• Task: Retype each entry. Leave every word as it is.

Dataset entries

[Start of section]

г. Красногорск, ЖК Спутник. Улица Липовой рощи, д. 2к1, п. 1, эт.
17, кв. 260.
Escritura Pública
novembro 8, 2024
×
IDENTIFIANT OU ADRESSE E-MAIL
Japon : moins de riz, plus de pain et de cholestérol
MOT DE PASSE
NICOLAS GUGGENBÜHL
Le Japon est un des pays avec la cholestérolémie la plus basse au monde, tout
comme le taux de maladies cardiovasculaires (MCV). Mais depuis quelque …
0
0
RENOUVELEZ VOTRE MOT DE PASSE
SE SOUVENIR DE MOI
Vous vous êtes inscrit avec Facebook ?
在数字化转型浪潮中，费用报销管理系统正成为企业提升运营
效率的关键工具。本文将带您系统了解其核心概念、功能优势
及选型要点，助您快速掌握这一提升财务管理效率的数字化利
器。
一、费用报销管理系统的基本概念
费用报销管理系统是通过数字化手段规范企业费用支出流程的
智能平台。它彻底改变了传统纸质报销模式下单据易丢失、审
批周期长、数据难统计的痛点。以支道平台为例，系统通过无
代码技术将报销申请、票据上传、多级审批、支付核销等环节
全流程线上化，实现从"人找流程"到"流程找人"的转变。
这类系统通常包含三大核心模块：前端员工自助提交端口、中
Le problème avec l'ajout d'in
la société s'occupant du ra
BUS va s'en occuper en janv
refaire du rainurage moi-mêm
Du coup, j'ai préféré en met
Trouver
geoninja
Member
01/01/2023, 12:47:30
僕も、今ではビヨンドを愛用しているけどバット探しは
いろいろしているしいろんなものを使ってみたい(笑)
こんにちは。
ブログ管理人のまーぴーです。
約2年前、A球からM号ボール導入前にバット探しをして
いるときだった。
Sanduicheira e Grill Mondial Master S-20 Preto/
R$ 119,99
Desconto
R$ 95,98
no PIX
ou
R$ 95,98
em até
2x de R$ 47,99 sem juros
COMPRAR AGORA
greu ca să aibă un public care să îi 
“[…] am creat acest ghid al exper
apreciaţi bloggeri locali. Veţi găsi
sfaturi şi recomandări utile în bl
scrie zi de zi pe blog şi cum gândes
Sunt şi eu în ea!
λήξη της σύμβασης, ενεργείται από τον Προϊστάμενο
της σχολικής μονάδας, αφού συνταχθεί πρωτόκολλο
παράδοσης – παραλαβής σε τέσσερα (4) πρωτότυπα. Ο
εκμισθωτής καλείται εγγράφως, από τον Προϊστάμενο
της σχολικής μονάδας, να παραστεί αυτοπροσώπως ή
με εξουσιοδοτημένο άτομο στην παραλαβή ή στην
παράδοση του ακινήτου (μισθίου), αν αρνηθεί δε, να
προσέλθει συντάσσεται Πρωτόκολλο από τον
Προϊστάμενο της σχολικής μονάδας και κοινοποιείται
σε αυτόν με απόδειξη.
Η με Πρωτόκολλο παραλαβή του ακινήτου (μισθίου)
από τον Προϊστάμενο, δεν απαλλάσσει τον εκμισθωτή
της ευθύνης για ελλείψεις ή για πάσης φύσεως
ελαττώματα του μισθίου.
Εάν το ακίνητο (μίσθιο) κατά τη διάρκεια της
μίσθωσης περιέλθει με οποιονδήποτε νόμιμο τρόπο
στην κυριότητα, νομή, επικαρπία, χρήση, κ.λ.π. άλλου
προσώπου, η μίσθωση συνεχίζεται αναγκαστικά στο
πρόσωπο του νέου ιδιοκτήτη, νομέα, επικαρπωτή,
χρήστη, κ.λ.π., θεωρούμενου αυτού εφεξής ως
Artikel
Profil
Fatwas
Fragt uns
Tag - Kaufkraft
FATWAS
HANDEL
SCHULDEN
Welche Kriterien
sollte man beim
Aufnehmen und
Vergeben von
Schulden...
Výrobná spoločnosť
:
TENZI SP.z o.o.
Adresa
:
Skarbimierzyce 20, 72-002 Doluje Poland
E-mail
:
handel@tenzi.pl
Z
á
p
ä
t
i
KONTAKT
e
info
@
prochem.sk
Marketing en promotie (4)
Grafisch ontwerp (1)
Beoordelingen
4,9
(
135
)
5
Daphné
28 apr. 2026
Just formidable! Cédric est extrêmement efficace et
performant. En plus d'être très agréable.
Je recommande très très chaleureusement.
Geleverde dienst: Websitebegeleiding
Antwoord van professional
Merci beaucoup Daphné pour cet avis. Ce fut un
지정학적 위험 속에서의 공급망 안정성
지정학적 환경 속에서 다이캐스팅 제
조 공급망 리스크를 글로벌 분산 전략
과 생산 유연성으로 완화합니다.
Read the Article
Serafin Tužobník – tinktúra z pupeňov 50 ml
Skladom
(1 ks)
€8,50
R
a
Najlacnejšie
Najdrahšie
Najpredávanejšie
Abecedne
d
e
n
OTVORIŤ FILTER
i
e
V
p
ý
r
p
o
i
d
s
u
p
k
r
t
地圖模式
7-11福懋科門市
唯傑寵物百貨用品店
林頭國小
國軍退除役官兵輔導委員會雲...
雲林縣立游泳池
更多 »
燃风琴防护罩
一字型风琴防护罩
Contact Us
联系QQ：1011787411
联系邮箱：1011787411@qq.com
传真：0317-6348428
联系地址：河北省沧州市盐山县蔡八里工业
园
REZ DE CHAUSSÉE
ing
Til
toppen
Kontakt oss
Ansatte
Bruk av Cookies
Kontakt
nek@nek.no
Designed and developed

[End of section]

• Reply to the exercise:
г. Красногорск, ЖК Спутник. Улица Липовой рощи, д. 2к1, п. 1, эт.
17, кв. 260.
Escritura Pública
novembro 8, 2024
×
IDENTIFIANT OU ADRESSE E-MAIL
Japon : moins de riz, plus de pain et de cholestérol
MOT DE PASSE
NICOLAS GUGGENBÜHL
Le Japon est un des pays avec la cholestérolémie la plus basse au monde, tout
comme le taux de maladies cardiovasculaires (MCV). Mais depuis quelque …
0
0
RENOUVELEZ VOTRE MOT DE PASSE
SE SOUVENIR DE MOI
Vous vous êtes inscrit avec Facebook ?
在数字化转型浪潮中，费用报销管理系统正成为企业提升运营
效率的关键工具。本文将带您系统了解其核心概念、功能优势
及选型要点，助您快速掌握这一提升财务管理效率的数字化利
器。
一、费用报销管理系统的基本概念
费用报销管理系统是通过数字化手段规范企业费用支出流程的
智能平台。它彻底改变了传统纸质报销模式下单据易丢失、审
批周期长、数据难统计的痛点。以支道平台为例，系统通过无
代码技术将报销申请、票据上传、多级审批、支付核销等环节
全流程线上化，实现从"人找流程"到"流程找人"的转变。
这类系统通常包含三大核心模块：前端员工自助提交端口、中
Le problème avec l'ajout d'in
la société s'occupant du ra
BUS va s'en occuper en janv
refaire du rainurage moi-mêm
Du coup, j'ai préféré en met
Trouver
geoninja
Member
01/01/2023, 12:47:30
僕も、今ではビヨンドを愛用しているけどバット探しは
いろいろしているしいろんなものを使ってみたい(笑)
こんにちは。
ブログ管理人のまーぴーです。
約2年前、A球からM号ボール導入前にバット探しをして
いるときだった。
Sanduicheira e Grill Mondial Master S-20 Preto/
R$ 119,99
Desconto
R$ 95,98
no PIX
ou
R$ 95,98
em até
2x de R$ 47,99 sem juros
COMPRAR AGORA
greu ca să aibă un public care să îi 
“[…] am creat acest ghid al exper
apreciaţi bloggeri locali. Veţi găsi
sfaturi şi recomandări utile în bl
scrie zi de zi pe blog şi cum gândes
Sunt şi eu în ea!
λήξη της σύμβασης, ενεργείται από τον Προϊστάμενο
της σχολικής μονάδας, αφού συνταχθεί πρωτόκολλο
παράδοσης – παραλαβής σε τέσσερα (4) πρωτότυπα. Ο
εκμισθωτής καλείται εγγράφως, από τον Προϊστάμενο
της σχολικής μονάδας, να παραστεί αυτοπροσώπως ή
με εξουσιοδοτημένο άτομο στην παραλαβή ή στην
παράδοση του ακινήτου (μισθίου), αν αρνηθεί δε, να
προσέλθει συντάσσεται Πρωτόκολλο από τον
Προϊστάμενο της σχολικής μονάδας και κοινοποιείται
σε αυτόν με απόδειξη.
Η με Πρωτόκολλο παραλαβή του ακινήτου (μισθίου)
από τον Προϊστάμενο, δεν απαλλάσσει τον εκμισθωτή
της ευθύνης για ελλείψεις ή για πάσης φύσεως
ελαττώματα του μισθίου.
Εάν το ακίνητο (μίσθιο) κατά τη διάρκεια της
μίσθωσης περιέλθει με οποιονδήποτε νόμιμο τρόπο
στην κυριότητα, νομή, επικαρπία, χρήση, κ.λ.π. άλλου
προσώπου, η μίσθωση συνεχίζεται αναγκαστικά στο
πρόσωπο του νέου ιδιοκτήτη, νομέα, επικαρπωτή,
χρήστη, κ.λ.π., θεωρούμενου αυτού εφεξής ως
Artikel
Profil
Fatwas
Fragt uns
Tag - Kaufkraft
FATWAS
HANDEL
SCHULDEN
Welche Kriterien
sollte man beim
Aufnehmen und
Vergeben von
Schulden...
Výrobná spoločnosť
:
TENZI SP.z o.o.
Adresa
:
Skarbimierzyce 20, 72-002 Doluje Poland
E-mail
:
handel@tenzi.pl
Z
á
p
ä
t
i
KONTAKT
e
info
@
prochem.sk
Marketing en promotie (4)
Grafisch ontwerp (1)
Beoordelingen
4,9
(
135
)
5
Daphné
28 apr. 2026
Just formidable! Cédric est extrêmement efficace et
performant. En plus d'être très agréable.
Je recommande très très chaleureusement.
Geleverde dienst: Websitebegeleiding
Antwoord van professional
Merci beaucoup Daphné pour cet avis. Ce fut un
지정학적 위험 속에서의 공급망 안정성
지정학적 환경 속에서 다이캐스팅 제
조 공급망 리스크를 글로벌 분산 전략
과 생산 유연성으로 완화합니다.
Read the Article
Serafin Tužobník – tinktúra z pupeňov 50 ml
Skladom
(1 ks)
€8,50
R
a
Najlacnejšie
Najdrahšie
Najpredávanejšie
Abecedne
d
e
n
OTVORIŤ FILTER
i
e
V
p
ý
r
p
o
i
d
s
u
p
k
r
t
地圖模式
7-11福懋科門市
唯傑寵物百貨用品店
林頭國小
國軍退除役官兵輔導委員會雲...
雲林縣立游泳池
更多 »
燃风琴防护罩
一字型风琴防护罩
Contact Us
联系QQ：1011787411
联系邮箱：1011787411@qq.com
传真：0317-6348428
联系地址：河北省沧州市盐山县蔡八里工业
园
REZ DE CHAUSSÉE
ing
Til
toppen
Kontakt oss
Ansatte
Bruk av Cookies
Kontakt
nek@nek.no
Designed and developed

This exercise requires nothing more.